Je pense sincèrement que cet homme a eu de l'affection pour moi. J'aurais aimée qu'il me le dise et qu'il soit plus présent à mes côtés. A un certain moment de ma vie d'adolescente je m'étais convaincue qu'en fait il m'aimait bien, il s'était mis à décliner mes qualités à qui voulait bien l'entendre, du style : courageuse, travailleuse, volontaire... Sans être trop douée, j'étais plus intrépide que mon demi frère, tenace et audacieuse, et ça lui plaisait bien. Malheureusement cela ne dura pas longtemps, car ma mère fit le nécessaire pour détourner son attention. Elle sut lui rappeler qui était qui...je n'étais qu'une pièce rapportée, et çà il ne fallait pas l’oublier ! !

Les scènes de ménages étaient récurrentes. La violence de leurs échanges laissera des traces dans nos mémoires d'enfants. Je me souviens plus particulièrement de cette fois où je suis intervenue pour les séparer tant les cris et le bruit de la vaisselle brisée nous a fait craindre le pire à nous les enfants.
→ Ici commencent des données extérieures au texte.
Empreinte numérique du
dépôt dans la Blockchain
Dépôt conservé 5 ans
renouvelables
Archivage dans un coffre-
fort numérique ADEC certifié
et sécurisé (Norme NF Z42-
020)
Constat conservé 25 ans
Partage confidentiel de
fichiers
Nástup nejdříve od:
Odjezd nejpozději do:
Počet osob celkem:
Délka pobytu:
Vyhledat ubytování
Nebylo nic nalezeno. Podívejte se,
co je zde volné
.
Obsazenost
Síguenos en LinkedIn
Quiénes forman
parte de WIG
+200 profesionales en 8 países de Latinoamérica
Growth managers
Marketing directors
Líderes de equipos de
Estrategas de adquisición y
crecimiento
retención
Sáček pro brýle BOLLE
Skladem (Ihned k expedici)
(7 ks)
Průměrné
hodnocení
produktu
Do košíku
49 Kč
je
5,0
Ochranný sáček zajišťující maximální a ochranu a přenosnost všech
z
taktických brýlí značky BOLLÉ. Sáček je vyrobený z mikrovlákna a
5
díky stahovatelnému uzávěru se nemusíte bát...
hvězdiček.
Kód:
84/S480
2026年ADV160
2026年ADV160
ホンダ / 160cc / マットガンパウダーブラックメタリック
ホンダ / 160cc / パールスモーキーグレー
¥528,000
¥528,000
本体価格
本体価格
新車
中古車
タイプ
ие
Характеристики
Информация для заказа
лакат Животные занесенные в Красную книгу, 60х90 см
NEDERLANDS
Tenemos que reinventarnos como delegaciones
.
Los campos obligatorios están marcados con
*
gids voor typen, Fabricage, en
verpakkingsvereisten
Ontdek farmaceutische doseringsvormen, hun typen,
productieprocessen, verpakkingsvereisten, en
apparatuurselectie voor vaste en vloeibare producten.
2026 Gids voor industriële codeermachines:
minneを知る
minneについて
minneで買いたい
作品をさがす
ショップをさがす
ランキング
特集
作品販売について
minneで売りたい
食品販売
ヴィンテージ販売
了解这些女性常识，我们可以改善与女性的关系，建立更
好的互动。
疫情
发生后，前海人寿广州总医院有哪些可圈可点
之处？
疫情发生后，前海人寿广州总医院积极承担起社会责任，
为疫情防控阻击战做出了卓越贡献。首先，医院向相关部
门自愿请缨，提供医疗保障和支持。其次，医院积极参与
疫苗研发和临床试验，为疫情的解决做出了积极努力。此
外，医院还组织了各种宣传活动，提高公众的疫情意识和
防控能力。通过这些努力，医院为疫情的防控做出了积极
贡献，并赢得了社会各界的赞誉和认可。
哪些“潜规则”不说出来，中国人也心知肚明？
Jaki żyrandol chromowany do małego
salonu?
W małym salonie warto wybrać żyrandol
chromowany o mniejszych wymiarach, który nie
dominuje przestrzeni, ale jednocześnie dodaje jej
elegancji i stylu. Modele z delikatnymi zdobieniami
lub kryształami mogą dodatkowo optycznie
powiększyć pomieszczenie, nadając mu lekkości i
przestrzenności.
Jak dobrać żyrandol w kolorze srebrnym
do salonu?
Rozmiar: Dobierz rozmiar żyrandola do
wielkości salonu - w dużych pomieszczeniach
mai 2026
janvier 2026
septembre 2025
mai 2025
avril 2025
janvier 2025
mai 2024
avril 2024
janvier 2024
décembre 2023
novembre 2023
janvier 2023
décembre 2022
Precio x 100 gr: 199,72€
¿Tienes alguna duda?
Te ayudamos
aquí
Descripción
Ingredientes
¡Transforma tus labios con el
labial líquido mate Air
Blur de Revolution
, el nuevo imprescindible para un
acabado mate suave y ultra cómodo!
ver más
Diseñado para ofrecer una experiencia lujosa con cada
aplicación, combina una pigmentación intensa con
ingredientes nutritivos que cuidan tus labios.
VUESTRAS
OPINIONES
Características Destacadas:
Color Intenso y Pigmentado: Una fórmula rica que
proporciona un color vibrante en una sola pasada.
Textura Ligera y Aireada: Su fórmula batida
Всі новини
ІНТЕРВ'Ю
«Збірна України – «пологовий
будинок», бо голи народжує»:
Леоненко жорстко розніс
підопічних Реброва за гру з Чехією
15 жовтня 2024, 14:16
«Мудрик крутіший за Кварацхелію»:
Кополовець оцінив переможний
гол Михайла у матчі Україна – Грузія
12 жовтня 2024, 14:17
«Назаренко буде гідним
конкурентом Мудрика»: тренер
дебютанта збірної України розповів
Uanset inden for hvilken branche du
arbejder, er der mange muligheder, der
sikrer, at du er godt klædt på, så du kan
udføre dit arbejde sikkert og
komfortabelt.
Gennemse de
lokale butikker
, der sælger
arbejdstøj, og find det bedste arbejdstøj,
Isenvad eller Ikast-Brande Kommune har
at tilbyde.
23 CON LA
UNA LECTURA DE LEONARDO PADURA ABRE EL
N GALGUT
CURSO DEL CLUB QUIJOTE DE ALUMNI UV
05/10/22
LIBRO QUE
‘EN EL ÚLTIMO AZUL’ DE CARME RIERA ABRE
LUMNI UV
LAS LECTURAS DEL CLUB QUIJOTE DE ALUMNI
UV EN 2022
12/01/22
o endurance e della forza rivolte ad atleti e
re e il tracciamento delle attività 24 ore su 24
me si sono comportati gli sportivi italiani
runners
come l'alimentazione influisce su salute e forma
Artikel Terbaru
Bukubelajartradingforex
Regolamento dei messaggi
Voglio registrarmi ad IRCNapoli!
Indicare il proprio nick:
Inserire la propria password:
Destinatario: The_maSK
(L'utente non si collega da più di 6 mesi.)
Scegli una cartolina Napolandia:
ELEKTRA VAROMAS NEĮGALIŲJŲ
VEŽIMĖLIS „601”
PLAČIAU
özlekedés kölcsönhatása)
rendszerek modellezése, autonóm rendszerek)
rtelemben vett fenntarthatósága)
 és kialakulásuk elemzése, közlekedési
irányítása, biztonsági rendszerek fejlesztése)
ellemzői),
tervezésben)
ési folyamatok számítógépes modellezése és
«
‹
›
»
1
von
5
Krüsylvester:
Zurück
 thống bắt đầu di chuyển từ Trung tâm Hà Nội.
Mon demi-frère avait alors une dizaine d'années ; terrifié, il s'était tapi, tremblant de peur, dans un coin de la chambre. C'est alors que je décidais d'intervenir et de tenter d'apaiser nos parents. Ma mère me fit une volte-face violente et munie d'un couteau elle me coursa jusque dans la chambre ou je me m'étais réfugiée aux côtés de mon petit frère terrorisé. Cela n'ira pas plus loin, mais cette image restera gravée dans nos mémoires d'enfant et lorsque nous nous retrouverons en tant qu'adultes, bien des années plus tard, c'est une des premières choses que mon demi frère évoquera.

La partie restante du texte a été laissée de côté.